There is a worldwide race to develop fast and low-cost strategies to sequence DNA, that is, to read off the content of our genome. Particularly promising for the next generation of sequencing are devices where one measures on single molecules. Imagine a single DNA molecule from one of your cells (3 billion bases, 1 meter long if you would stretch it from head to tail) that is read -- base per base -- in real time while sliding between two of your fingers. This is what postdoc dr. Gregory Schneider in the group of professor Cees Dekker and colleagues from the Kavli Institute of Nanoscience have in mind. They now demonstrated a first step in that direction: To slide a single molecule of DNA through a tiny nanoscale hole made in the thinnest membrane that nature can offer, a 1-atom thin layer of graphene.
(Image: Artistic rendering of A DNA molecule traversing through a small hole made in an atomically thin layer of graphene that is located on a Si/SiN chip. (Credit: Image courtesy Cees Dekker lab TU Delft / Tremani)

Graphene is a unique and very special material, and yet widely available: Everyone has graphene at home: graphite is made of layers of graphene and occurs in for example the carbon of pencils, charcoal, or candle soot. But in this research, graphene is used because of that special property that one can make single-atom-thin monolayers of graphene. Why is such an ultrathin membrane important? Let's go back to that wire sliding between your fingers. The distance between two bases in DNA is very small, about half a nanometer, which is 100000 times smaller than the width of a human hair! To read off each base along the DNA, one therefore needs a recorder that is smaller than that half nanometer. If your fingers can be scaled down to that size, you are in business. And here's where these atomically thin graphene membranes are crucial.

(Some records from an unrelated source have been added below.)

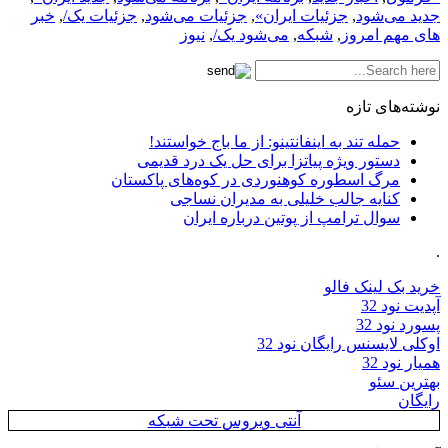
جدید می‌شود
,
جزئیات ایران»
,
جزئیات می‌شود
,
جزئیات یک/
,
خبر
های مهم امروز
,
شبکه
,
می‌شود یک/
,
نیوز
نوشته‌های تازه
حمله تند به اینفانتینو: از ما باج خواستند!
دستور ویژه پیاتزا برای حل یک درد قدیمی
مرگ اسطوره کوهنوردی در کوه‌های پاکستان
کنایه جالب خلیلی به مدیران نساجی
سوال ترامپ از پوتین درباره ایران
.
خرید بک لینک فالو
آپدیت نود 32
پسورد نود 32
اوکلی لایسنس رایگان نود 32
همیار نود 32
بهترین سئو
رایگان
آنتی ویروس تحت شبکه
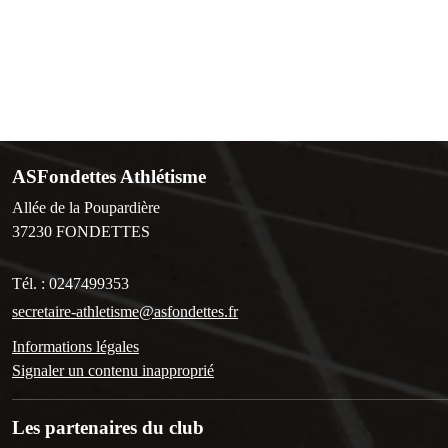
ASFondettes Athlétisme
Allée de la Poupardière
37230
FONDETTES
Tél. :
0247499353
secretaire-athletisme@asfondettes.fr
Informations légales
Signaler un contenu inapproprié
Les partenaires du club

What Schneider and coworkers did was to fabricate a nanometer-scale hole -- called a nanopore -- in the graphene membrane, which represents the ideal recorder. They demonstrated that single molecules of DNA in water can be pulled through such a graphene nanopore and, importantly, that each DNA molecule can be detected as it passes through the pore. The detection technique is very simple: upon applying an electrical voltage across the nanopore, ions in the solution start to flow through the hole and a current is detected. This current gets smaller whenever a DNA molecule enters the nanopore and partly blocks the flow of ions. Each single DNA molecule that slides through the pore is thus detected by a drop in the current.

The DNA moves base per base through the nanopore. With the atomically thin graphene nanopore one in principle has the potential for reading off the DNA sequence, base per base. A number of groups worldwide have been trying to realize graphene nanopores. Schneider et al are the first to report their results.

DNA translocation through nanopores has been developed before by the Dekker lab and others, for example using SiN membranes. Graphene nanopores offer new opportunities -- many more than sequencing. Since graphene, unlike SiN, is an excellent conductor, an obvious next step is using the intrinsic conductive properties of graphene. Nanopores offer a range of opportunities of sensors for science and applications".